A princípio era para esperar o cérebro acalmar, mas ali se iniciou uma longa jornada de todo dia ter algo para lutar. Foram 29 dias de hospital, 18 na UTI. Ele ficou intubado oito dias.
Quando acordou, estava sem consciência por causa dos remédios, bem dopado. Teve de reaprender a falar, andar, comer, sentar. Eu só o via com um tubo, um monte de fios, várias medicações.
Não sabia o que seria, como seria o amanhã e o depois disso tudo. É uma jornada que eu não desejo para ninguém. Eu vivi o momento mais feliz da minha vida e, no dia seguinte, estava vivendo o pior —sem dúvida nenhuma.
Nunca vou me esquecer da madrugada no corredor do hospital, tantas coisas passam na cabeça. Eu nunca tinha ficado nem internada e, de repente, estava vivendo todos os dias na UTI vendo aquela situação toda.
Recuperação demorada
Olhava para ele sem saber quando e se ele acordaria. Entreguei nas mãos de Deus e se formou uma corrente surreal de oração por ele. Depois da intubação, ele fez a traqueostomia e ficou lá até tirar o tubo.
Depois foi a fase de fisioterapias mais intensas, teve de reaprender a comer com a fonoaudióloga. Eram passinhos, dias e dias tentando. Ele recebeu alta no dia 8 de agosto, um dia antes de completar um mês do nosso casamento.
Ele ainda saiu muito debilitado, sem andar, com muita confusão mental. As sequelas foram todas do lado esquerdo. O movimento na perna ele conseguiu recuperar, o do braço ainda não.
Ele também teve sequelas na parte cognitiva, ficou com uma afasia e tem dificuldade de se expressar, além do fato de estar com o movimento de uma mão só, que hoje é um dificultador. Eram coisas que ele fazia com proeza antes e essa dificuldade dói muito.
Nascimento da filha
É surreal pensar que a gente passou por tudo isso. Estamos aqui hoje e recebemos nosso maior presente do mundo no final do ano passado, que foi a espera da Anna, nossa primeira filha. A gente sempre sonhou com ela.
A data prevista para o parto era exatamente o dia do nosso casamento: 9 de julho.

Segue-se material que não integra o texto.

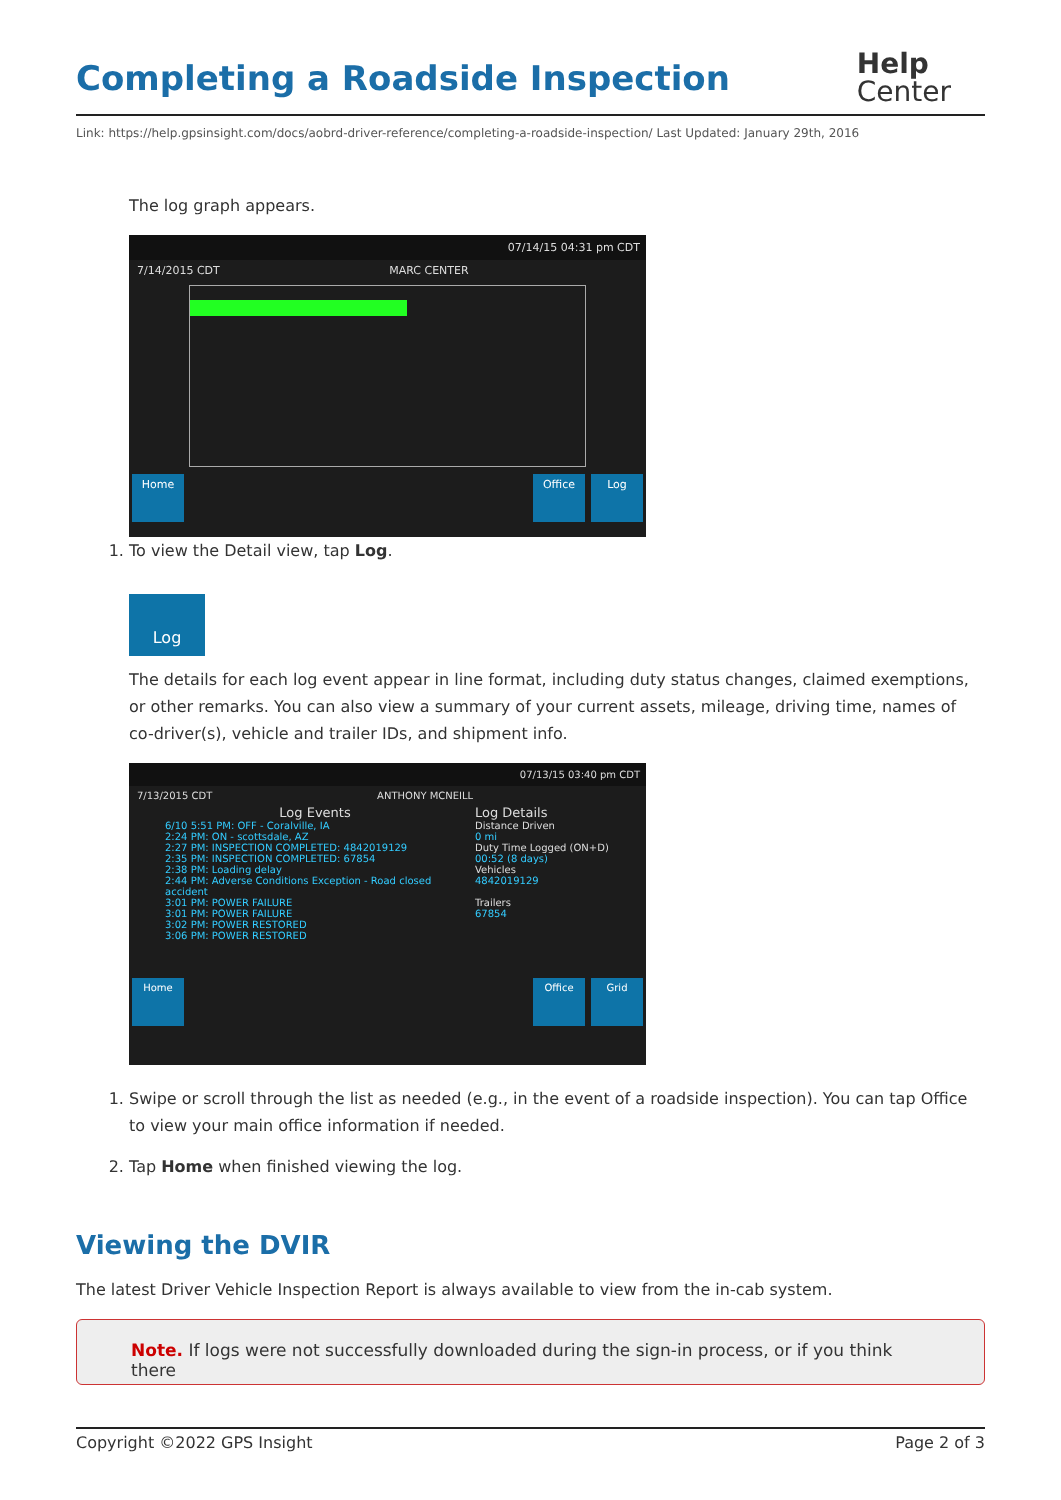Completing a Roadside Inspection Help
Center
Link: https://help.gpsinsight.com/docs/aobrd-driver-reference/completing-a-roadside-inspection/ Last Updated: January 29th, 2016
The log graph appears.
07/14/15 04:31 pm CDT
7/14/2015 CDT MARC CENTER
Home Office Log
1. To view the Detail view, tap Log.
Log
The details for each log event appear in line format, including duty status changes, claimed exemptions, or other remarks. You can also view a summary of your current assets, mileage, driving time, names of co-driver(s), vehicle and trailer IDs, and shipment info.
07/13/15 03:40 pm CDT
7/13/2015 CDT ANTHONY MCNEILL
Log Events
6/10 5:51 PM: OFF - Coralville, IA
2:24 PM: ON - scottsdale, AZ
2:27 PM: INSPECTION COMPLETED: 4842019129
2:35 PM: INSPECTION COMPLETED: 67854
2:38 PM: Loading delay
2:44 PM: Adverse Conditions Exception - Road closed accident
3:01 PM: POWER FAILURE
3:01 PM: POWER FAILURE
3:02 PM: POWER RESTORED
3:06 PM: POWER RESTORED
Log Details
Distance Driven
0 mi
Duty Time Logged (ON+D)
00:52 (8 days)
Vehicles
4842019129
Trailers
67854
Home Office Grid
1. Swipe or scroll through the list as needed (e.g., in the event of a roadside inspection). You can tap Office to view your main office information if needed.
2. Tap Home when finished viewing the log.
Viewing the DVIR
The latest Driver Vehicle Inspection Report is always available to view from the in-cab system.
Note. If logs were not successfully downloaded during the sign-in process, or if you think there
Copyright ©2022 GPS Insight Page 2 of 3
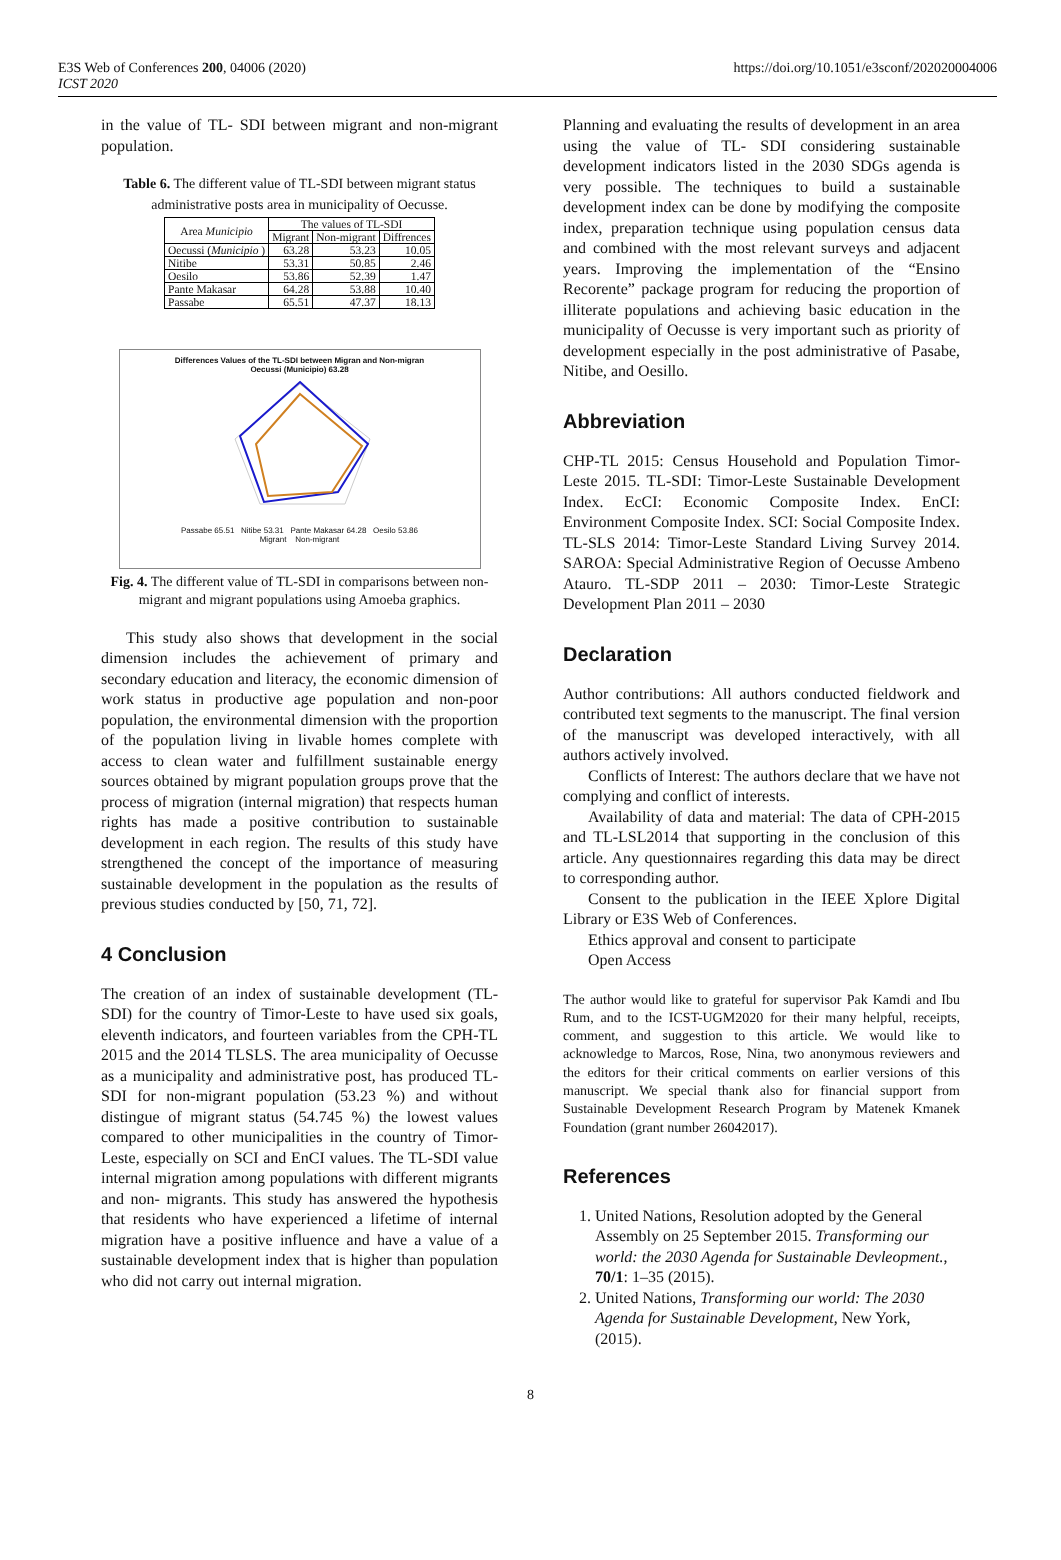E3S Web of Conferences 200, 04006 (2020)
ICST 2020
https://doi.org/10.1051/e3sconf/202020004006
in the value of TL- SDI between migrant and non-migrant population.
Table 6. The different value of TL-SDI between migrant status administrative posts area in municipality of Oecusse.
| Area Municipio | The values of TL-SDI | | |
| --- | --- | --- | --- |
| | Migrant | Non-migrant | Diffrences |
| Oecussi ( Municipio ) | 63.28 | 53.23 | 10.05 |
| Nitibe | 53.31 | 50.85 | 2.46 |
| Oesilo | 53.86 | 52.39 | 1.47 |
| Pante Makasar | 64.28 | 53.88 | 10.40 |
| Passabe | 65.51 | 47.37 | 18.13 |
Differences Values of the TL-SDI between Migran and Non-migran
Oecussi (Municipio) 63.28
Passabe 65.51 Nitibe 53.31 Pante Makasar 64.28 Oesilo 53.86
Migrant Non-migrant
Fig. 4. The different value of TL-SDI in comparisons between non-migrant and migrant populations using Amoeba graphics.
This study also shows that development in the social dimension includes the achievement of primary and secondary education and literacy, the economic dimension of work status in productive age population and non-poor population, the environmental dimension with the proportion of the population living in livable homes complete with access to clean water and fulfillment sustainable energy sources obtained by migrant population groups prove that the process of migration (internal migration) that respects human rights has made a positive contribution to sustainable development in each region. The results of this study have strengthened the concept of the importance of measuring sustainable development in the population as the results of previous studies conducted by [50, 71, 72].
4 Conclusion
The creation of an index of sustainable development (TL-SDI) for the country of Timor-Leste to have used six goals, eleventh indicators, and fourteen variables from the CPH-TL 2015 and the 2014 TLSLS. The area municipality of Oecusse as a municipality and administrative post, has produced TL-SDI for non-migrant population (53.23 %) and without distingue of migrant status (54.745 %) the lowest values compared to other municipalities in the country of Timor- Leste, especially on SCI and EnCI values. The TL-SDI value internal migration among populations with different migrants and non- migrants. This study has answered the hypothesis that residents who have experienced a lifetime of internal migration have a positive influence and have a value of a sustainable development index that is higher than population who did not carry out internal migration.
Planning and evaluating the results of development in an area using the value of TL- SDI considering sustainable development indicators listed in the 2030 SDGs agenda is very possible. The techniques to build a sustainable development index can be done by modifying the composite index, preparation technique using population census data and combined with the most relevant surveys and adjacent years. Improving the implementation of the “Ensino Recorente” package program for reducing the proportion of illiterate populations and achieving basic education in the municipality of Oecusse is very important such as priority of development especially in the post administrative of Pasabe, Nitibe, and Oesillo.
Abbreviation
CHP-TL 2015: Census Household and Population Timor-Leste 2015. TL-SDI: Timor-Leste Sustainable Development Index. EcCI: Economic Composite Index. EnCI: Environment Composite Index. SCI: Social Composite Index. TL-SLS 2014: Timor-Leste Standard Living Survey 2014. SAROA: Special Administrative Region of Oecusse Ambeno Atauro. TL-SDP 2011 – 2030: Timor-Leste Strategic Development Plan 2011 – 2030
Declaration
Author contributions: All authors conducted fieldwork and contributed text segments to the manuscript. The final version of the manuscript was developed interactively, with all authors actively involved.
Conflicts of Interest: The authors declare that we have not complying and conflict of interests.
Availability of data and material: The data of CPH-2015 and TL-LSL2014 that supporting in the conclusion of this article. Any questionnaires regarding this data may be direct to corresponding author.
Consent to the publication in the IEEE Xplore Digital Library or E3S Web of Conferences.
Ethics approval and consent to participate
Open Access
The author would like to grateful for supervisor Pak Kamdi and Ibu Rum, and to the ICST-UGM2020 for their many helpful, receipts, comment, and suggestion to this article. We would like to acknowledge to Marcos, Rose, Nina, two anonymous reviewers and the editors for their critical comments on earlier versions of this manuscript. We special thank also for financial support from Sustainable Development Research Program by Matenek Kmanek Foundation (grant number 26042017).
References
1. United Nations, Resolution adopted by the General Assembly on 25 September 2015. Transforming our world: the 2030 Agenda for Sustainable Devleopment., 70/1: 1–35 (2015).
2. United Nations, Transforming our world: The 2030 Agenda for Sustainable Development, New York, (2015).
8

A gente achou que ela viria no dia 10, que é o dia do AVC, mas não. Ela veio no dia 12 de julho, queria a data dela. Veio com muita saúde e para a gente se transformar.
O Gustavo tinha muito medo de como seria pai, se ele conseguiria, porque se achava incapaz —e está dando um show em tudo. É uma descoberta do nosso dia a dia e dele. Entender que não existe mais como era antes e buscar como vai ser o novo.
Está sendo uma fase muito boa, mas desafiadora. É o maior presente que a gente podia ter, sem dúvida nenhuma. Ela é 50% minha e 50% dele, não tem emoção maior. É o fruto do nosso amor e da nossa história e veio para completar o que faltava na nossa vida."